NVlabs / stylegan3

Official PyTorch implementation of StyleGAN3
Other
6.38k stars 1.12k forks source link

Resuming with a different GPU completely resets the training. #159

Closed AlizerUncaged closed 2 years ago

AlizerUncaged commented 2 years ago

Describe the bug I started training a small 100K images of 256x256 resolution on a Tesla T4 on Colab, after a 5 hours of training I decided to resume on Kaggle with a Tesla P100, I used the same .pkl file where the training on Colab ended but the generated fakes are the same blurry image generated when the training first started on Colab.
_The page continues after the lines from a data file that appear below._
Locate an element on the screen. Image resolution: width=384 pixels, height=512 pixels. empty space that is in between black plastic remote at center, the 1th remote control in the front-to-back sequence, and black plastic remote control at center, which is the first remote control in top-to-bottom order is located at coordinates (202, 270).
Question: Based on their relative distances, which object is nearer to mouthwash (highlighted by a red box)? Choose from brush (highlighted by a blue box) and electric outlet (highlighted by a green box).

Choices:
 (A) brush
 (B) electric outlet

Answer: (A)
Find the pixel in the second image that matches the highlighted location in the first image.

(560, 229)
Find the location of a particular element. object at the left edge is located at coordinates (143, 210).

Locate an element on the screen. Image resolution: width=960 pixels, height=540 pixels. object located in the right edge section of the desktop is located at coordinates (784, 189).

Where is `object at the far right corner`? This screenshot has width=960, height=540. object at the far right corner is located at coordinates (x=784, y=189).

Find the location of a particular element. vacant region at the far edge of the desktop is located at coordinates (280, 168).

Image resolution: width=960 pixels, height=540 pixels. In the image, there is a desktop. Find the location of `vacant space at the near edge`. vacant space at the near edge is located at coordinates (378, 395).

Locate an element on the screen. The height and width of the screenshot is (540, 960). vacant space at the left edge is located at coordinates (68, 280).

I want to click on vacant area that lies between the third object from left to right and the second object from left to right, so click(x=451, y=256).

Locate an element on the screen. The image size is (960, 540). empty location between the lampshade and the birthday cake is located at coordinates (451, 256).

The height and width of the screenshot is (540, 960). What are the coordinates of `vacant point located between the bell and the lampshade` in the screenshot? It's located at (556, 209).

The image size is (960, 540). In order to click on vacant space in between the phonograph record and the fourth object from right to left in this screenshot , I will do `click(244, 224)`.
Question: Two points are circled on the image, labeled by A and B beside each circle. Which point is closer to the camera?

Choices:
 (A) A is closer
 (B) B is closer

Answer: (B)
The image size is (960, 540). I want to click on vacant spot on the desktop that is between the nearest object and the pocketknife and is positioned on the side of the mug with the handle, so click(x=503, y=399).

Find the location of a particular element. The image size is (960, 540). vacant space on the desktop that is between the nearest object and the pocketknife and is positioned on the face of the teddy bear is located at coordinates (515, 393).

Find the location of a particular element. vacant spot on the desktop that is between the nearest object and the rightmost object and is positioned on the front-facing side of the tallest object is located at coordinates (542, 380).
I used the same exact dataset for both trainings.

I am using the following command to train: !python stylegan3/train.py --outdir "/content/runs" --cfg stylegan3-t --data "/content/anime-faces.zip" --batch-gpu 16 --gpus 1 --batch 32 --snap 5 --gamma 2 --metrics none --resume "/content/network.pkl"

To Reproduce Steps to reproduce the behavior:

  1. Start training on Colab (Tesla T4).
  2. Resume training on Kaggle (Tesla P100).

Fakes generated where it left of on Colab: image

Fakes generated after resuming on a different GPU on Kaggle: image

Expected behavior The generated fakes on the different GPU should be the same as where I left of at Colab.

Desktop (please complete the following information):

Additional context I only resumed via the .pkl file generated by Colab and nothing else.

AlizerUncaged commented 2 years ago

Never mind I was able to fix it by copying the entire resume folder from Colab to Kaggle which contains the .json, fakes and log files and start training the .pkl file inside it.